After two trials, Schmitz was found guilty of second degree murder in 1999. He was sentenced to 25 to 50 years in prison, with the possibility of parole.
He was released from prison in 2017, and he is set to celebrate his 50th birthday in July of 2020 as a free man.
Scott Amedure's family sued 'The Jenny Jones Show'.
Following Schmitz's conviction, Scott Amedure's family wanted some justice for the senseless crime. They hired attorney Geoffrey Fieger to sue The Jenny Jones Show, Warner Bros., and Telepictures because they believed that negligence had led to Amedure's murder.

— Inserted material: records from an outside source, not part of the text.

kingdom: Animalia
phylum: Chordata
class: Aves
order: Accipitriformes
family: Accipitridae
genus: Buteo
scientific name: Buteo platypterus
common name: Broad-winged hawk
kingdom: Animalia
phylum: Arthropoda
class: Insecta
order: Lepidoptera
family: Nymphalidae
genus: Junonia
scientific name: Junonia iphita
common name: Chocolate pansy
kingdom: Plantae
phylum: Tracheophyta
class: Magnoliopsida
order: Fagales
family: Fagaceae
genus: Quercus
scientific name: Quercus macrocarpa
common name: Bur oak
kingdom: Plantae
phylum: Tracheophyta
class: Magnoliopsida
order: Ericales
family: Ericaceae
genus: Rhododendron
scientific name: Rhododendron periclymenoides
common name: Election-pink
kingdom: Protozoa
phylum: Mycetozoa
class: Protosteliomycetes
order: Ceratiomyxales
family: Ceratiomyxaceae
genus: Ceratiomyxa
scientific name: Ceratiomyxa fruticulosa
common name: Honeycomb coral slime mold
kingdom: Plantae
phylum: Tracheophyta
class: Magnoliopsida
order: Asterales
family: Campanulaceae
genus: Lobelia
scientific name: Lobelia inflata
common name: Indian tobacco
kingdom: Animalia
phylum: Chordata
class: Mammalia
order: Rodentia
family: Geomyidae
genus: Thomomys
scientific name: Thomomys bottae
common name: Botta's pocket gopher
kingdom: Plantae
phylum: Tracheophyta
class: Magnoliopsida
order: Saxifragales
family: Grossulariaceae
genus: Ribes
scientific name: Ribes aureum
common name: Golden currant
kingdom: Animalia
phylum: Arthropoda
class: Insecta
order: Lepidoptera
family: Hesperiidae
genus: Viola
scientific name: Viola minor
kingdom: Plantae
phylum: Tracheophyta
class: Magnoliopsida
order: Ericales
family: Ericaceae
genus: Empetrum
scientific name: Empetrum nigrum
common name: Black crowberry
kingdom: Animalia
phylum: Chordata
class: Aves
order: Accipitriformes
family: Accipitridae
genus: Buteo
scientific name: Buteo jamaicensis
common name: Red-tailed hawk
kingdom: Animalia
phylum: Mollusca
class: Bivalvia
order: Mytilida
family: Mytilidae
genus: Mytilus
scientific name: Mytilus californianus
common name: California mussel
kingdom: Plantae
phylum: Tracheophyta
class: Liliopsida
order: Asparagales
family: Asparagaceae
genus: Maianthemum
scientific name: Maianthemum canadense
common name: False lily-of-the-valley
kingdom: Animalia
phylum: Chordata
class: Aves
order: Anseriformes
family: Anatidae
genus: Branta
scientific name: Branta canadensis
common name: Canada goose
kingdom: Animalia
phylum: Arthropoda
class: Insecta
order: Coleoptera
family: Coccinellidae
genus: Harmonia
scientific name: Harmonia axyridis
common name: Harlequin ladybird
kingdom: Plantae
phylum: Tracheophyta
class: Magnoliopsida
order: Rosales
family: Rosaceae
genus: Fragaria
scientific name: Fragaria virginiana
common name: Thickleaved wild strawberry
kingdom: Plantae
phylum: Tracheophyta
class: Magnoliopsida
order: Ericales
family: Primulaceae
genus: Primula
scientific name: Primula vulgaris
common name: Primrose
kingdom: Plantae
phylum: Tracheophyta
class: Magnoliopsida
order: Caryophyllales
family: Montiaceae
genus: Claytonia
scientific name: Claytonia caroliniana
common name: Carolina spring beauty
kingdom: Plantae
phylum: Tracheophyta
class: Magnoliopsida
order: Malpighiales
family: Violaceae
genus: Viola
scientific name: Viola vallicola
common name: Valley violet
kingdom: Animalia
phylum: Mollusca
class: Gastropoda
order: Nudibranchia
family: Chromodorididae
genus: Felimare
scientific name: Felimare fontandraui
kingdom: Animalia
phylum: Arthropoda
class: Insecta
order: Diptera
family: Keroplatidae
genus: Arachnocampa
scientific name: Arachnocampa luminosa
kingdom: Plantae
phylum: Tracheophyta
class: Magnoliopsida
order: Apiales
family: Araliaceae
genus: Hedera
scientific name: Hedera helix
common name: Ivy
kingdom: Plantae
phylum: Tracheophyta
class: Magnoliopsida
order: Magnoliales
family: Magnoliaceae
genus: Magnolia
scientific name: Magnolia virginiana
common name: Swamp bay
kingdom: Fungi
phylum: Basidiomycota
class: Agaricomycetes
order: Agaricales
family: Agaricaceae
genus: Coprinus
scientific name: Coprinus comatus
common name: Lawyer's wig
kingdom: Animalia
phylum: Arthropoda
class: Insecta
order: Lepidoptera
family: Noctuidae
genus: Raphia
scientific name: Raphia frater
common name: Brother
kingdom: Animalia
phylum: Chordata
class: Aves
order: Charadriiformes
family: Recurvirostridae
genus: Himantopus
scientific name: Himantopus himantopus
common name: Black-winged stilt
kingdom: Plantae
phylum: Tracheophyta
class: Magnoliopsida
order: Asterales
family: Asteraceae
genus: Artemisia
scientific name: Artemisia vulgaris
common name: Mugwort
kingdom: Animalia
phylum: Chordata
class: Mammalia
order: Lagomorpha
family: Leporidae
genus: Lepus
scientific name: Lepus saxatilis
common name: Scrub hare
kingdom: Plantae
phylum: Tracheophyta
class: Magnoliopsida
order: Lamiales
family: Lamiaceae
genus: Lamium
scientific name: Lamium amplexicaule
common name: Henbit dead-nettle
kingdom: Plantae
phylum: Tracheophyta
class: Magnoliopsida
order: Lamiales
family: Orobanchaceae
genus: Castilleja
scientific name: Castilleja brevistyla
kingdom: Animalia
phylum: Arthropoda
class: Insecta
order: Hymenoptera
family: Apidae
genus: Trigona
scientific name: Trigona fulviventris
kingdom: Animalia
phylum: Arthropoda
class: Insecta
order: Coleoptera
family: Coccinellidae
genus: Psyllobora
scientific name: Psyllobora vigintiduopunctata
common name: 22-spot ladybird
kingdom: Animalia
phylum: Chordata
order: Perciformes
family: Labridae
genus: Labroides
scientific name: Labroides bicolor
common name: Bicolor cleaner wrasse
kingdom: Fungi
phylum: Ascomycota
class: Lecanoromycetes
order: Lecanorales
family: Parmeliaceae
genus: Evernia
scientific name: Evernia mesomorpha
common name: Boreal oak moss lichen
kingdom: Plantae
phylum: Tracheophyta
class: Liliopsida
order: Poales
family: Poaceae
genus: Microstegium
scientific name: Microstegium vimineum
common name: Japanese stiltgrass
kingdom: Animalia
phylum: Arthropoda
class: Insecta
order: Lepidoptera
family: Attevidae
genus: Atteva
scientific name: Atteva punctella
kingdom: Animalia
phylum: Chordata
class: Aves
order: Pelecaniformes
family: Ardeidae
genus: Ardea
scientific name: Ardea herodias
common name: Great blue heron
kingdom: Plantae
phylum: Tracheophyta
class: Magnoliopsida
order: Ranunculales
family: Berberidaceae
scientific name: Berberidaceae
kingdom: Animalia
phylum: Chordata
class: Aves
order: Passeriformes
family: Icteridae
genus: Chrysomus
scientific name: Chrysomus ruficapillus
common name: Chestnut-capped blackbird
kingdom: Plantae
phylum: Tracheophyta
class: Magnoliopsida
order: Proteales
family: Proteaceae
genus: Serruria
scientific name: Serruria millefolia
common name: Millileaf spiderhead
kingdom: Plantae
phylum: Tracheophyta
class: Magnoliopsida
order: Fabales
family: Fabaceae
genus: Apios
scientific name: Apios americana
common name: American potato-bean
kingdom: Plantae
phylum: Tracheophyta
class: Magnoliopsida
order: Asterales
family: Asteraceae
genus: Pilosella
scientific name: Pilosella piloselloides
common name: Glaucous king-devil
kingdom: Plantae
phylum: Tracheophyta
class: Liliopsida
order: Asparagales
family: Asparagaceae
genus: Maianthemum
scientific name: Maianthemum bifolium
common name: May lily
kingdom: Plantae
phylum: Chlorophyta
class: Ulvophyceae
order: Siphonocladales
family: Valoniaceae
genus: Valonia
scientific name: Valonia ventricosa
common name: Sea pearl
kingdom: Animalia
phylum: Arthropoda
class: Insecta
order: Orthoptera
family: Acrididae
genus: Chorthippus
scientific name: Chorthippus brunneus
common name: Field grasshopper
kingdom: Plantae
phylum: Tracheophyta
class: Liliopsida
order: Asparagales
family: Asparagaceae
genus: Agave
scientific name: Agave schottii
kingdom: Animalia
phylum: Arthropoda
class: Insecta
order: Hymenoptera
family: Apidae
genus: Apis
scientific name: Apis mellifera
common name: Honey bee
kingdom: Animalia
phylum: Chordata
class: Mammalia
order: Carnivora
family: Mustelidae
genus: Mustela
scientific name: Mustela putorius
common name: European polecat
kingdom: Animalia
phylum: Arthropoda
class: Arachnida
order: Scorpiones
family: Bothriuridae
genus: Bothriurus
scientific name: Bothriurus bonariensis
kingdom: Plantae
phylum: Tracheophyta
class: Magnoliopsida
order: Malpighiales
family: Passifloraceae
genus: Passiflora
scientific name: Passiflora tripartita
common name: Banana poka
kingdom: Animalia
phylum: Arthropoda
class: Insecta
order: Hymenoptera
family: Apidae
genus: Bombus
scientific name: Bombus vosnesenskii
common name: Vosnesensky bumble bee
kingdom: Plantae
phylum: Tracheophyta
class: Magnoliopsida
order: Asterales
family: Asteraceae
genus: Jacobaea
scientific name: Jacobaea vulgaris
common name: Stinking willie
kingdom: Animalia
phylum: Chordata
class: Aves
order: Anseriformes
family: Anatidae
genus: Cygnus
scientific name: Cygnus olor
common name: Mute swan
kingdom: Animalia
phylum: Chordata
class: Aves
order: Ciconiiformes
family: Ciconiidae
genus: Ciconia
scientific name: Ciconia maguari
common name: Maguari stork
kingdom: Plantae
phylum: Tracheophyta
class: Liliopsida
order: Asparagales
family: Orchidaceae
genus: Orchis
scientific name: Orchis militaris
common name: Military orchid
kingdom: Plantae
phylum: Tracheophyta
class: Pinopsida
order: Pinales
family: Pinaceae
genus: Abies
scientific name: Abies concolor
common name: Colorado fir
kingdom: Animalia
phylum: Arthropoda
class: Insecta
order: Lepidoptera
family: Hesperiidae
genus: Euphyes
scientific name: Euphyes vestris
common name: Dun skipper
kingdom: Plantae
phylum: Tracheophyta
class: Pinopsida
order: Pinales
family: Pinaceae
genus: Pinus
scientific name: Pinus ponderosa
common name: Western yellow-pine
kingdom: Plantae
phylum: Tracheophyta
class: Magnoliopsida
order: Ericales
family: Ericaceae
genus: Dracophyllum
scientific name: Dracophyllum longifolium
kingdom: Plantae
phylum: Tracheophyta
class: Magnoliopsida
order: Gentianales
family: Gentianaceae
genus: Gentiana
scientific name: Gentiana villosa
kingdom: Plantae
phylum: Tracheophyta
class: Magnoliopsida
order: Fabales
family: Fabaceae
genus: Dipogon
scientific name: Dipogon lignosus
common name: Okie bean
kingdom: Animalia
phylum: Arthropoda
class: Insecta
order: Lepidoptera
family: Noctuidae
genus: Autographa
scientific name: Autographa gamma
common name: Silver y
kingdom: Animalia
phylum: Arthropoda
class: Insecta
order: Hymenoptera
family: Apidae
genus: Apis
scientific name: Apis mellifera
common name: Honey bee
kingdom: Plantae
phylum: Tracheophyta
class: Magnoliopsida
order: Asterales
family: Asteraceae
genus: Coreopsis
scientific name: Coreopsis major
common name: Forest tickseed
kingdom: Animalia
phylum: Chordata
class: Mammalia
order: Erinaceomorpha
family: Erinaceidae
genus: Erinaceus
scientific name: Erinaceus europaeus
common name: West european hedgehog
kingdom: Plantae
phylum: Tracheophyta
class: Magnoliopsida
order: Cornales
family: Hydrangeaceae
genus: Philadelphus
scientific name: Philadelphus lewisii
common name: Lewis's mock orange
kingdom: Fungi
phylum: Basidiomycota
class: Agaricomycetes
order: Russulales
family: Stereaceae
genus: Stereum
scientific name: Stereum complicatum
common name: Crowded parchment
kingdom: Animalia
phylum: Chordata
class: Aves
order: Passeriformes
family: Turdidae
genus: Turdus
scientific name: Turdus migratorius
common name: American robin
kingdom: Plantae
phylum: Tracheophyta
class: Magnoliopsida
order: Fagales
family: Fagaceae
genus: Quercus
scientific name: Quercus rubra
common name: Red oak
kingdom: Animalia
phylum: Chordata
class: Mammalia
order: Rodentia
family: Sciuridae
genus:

Fieger argued during the trial that the show had created an "unpredictable" environment on set to try to get ratings, and that there was no consideration paid to the potential repercussions.
The jury awarded the Amedure family more than $29 million in the 1999 trial, but the verdict was later overturned. Scott Amedure's brother, Fred Amedure, represented the victim on Trial By Media.
When asked what Scott Amedure would be up to today if he had lived, Fred Amedure explained that his brother would have loved to work for Netflix.
"He might be working with you guys," Fred said to the Trial By Media producers. "He would have loved this kind of stuff. This is his thing. Yeah, he'd have loved this stuff."
Trial By Media is available to stream on Netflix.